WHAT YOU SHOULD DO:
The listing below must be repeated word for word, without its pictures.
DATA SHOWN Block Start
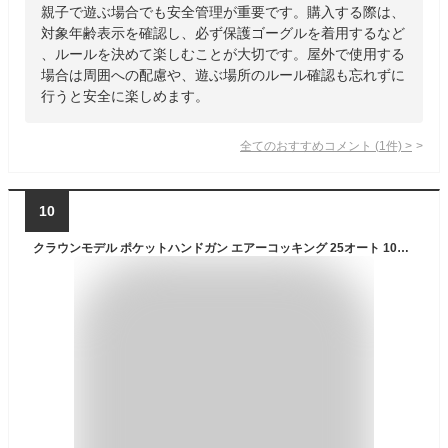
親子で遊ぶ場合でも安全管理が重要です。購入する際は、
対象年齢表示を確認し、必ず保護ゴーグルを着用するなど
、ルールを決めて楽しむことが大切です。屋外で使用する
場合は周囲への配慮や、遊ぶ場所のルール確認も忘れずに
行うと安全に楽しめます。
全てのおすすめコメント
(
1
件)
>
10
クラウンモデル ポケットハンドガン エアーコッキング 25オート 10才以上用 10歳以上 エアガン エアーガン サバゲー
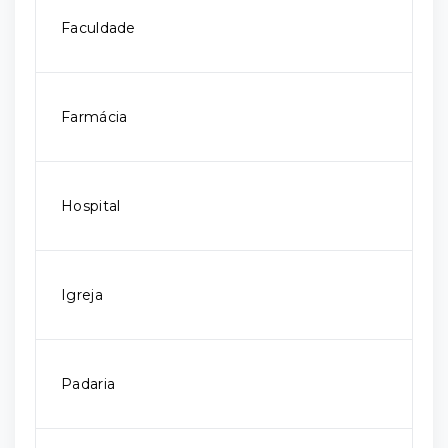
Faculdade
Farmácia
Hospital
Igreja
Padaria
DATA SHOWN Block End
EXERCISE SOLUTION:
親子で遊ぶ場合でも安全管理が重要です。購入する際は、
対象年齢表示を確認し、必ず保護ゴーグルを着用するなど
、ルールを決めて楽しむことが大切です。屋外で使用する
場合は周囲への配慮や、遊ぶ場所のルール確認も忘れずに
行うと安全に楽しめます。
全てのおすすめコメント
(
1
件)
>
10
クラウンモデル ポケットハンドガン エアーコッキング 25オート 10才以上用 10歳以上 エアガン エアーガン サバゲー
Faculdade
Farmácia
Hospital
Igreja
Padaria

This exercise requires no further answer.